In the field of chemical synthesis, a joint team of researchers from POSTECH (Pohang University of Science and Technology) and Korea University has made a remarkable advancement. Led by Professor Dong-Pyo Kim and Jeong-Un Joo from POSTECH’s Department of Chemical Engineering, and Professor Heejin Kim and Hyune-Jea Lee from Korea University’s Department of Chemistry, they have developed a groundbreaking method for synthesizing a fluorine-based compound.

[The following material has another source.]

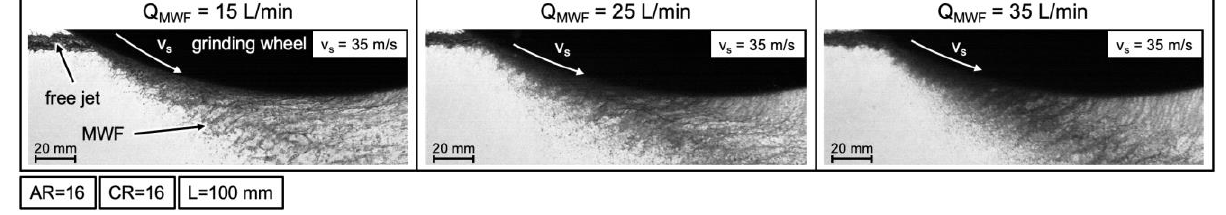
Figure 12. Shadowgraphy records of the interaction area under different flow rates.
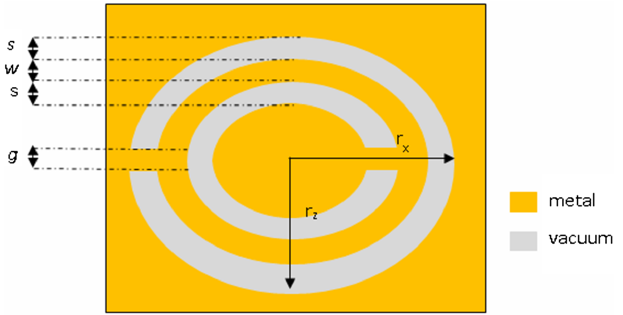
FIG. 1. Top view of the elliptical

This innovative technique involves a rapid mixing reaction between a gaseous component and a liquid, which takes less than a single second. The researchers utilized a special reactor with a zigzag-shaped channel and highly permeable non-porous membranes. This configuration enabled efficient swirling and mixing of the gaseous fluoroform and a liquid superbase, utilized for dehydrogenation.
By breaking down fluoroform bubbles into smaller pieces, the contact area between the gas and liquid increased significantly, leading to the effective production of trifluoromethyl anion (CF3-). Remarkably, they achieved this without the need for stabilizers or additives, unlike traditional approaches. The team then quickly reacted the fluoride anion intermediate with another compound to synthesize a fluorine-based compound. The entire process, from generating the fluoride anion intermediate to completing the synthesis, occurred within a single second.
This rapid and efficient method not only improved the yield of fluoride-based compounds but also introduced a robust technique for synthesizing fluorine-based drugs. The research findings hold significant implications for industrial applications, enabling economically efficient synthesis of fluoride compounds and contributing to the study of unstable intermediates.
Fluorine itself is not found naturally in its pure form but exists in various chemical compounds. One example is sodium fluoride, which is commonly used in toothpaste due to its ability to coat teeth and prevent cavities. Synthetic drug molecules containing fluorine have garnered attention for their high permeability into diseased tissues’ cell membranes and strong binding affinity against proteins. Consequently, there is a growing interest in developing fluorine-containing drugs.
By overcoming the challenges associated with fluoroform’s volatility, low reactivity, and decomposition, the research team’s novel reactor design and ultra-fast mixing technique pave the way for the synthesis of novel fluorine-based compounds and the development of new drugs. Their work has the potential to revolutionize the field of fluorine chemistry and open doors to exciting possibilities in drug discovery and industrial applications.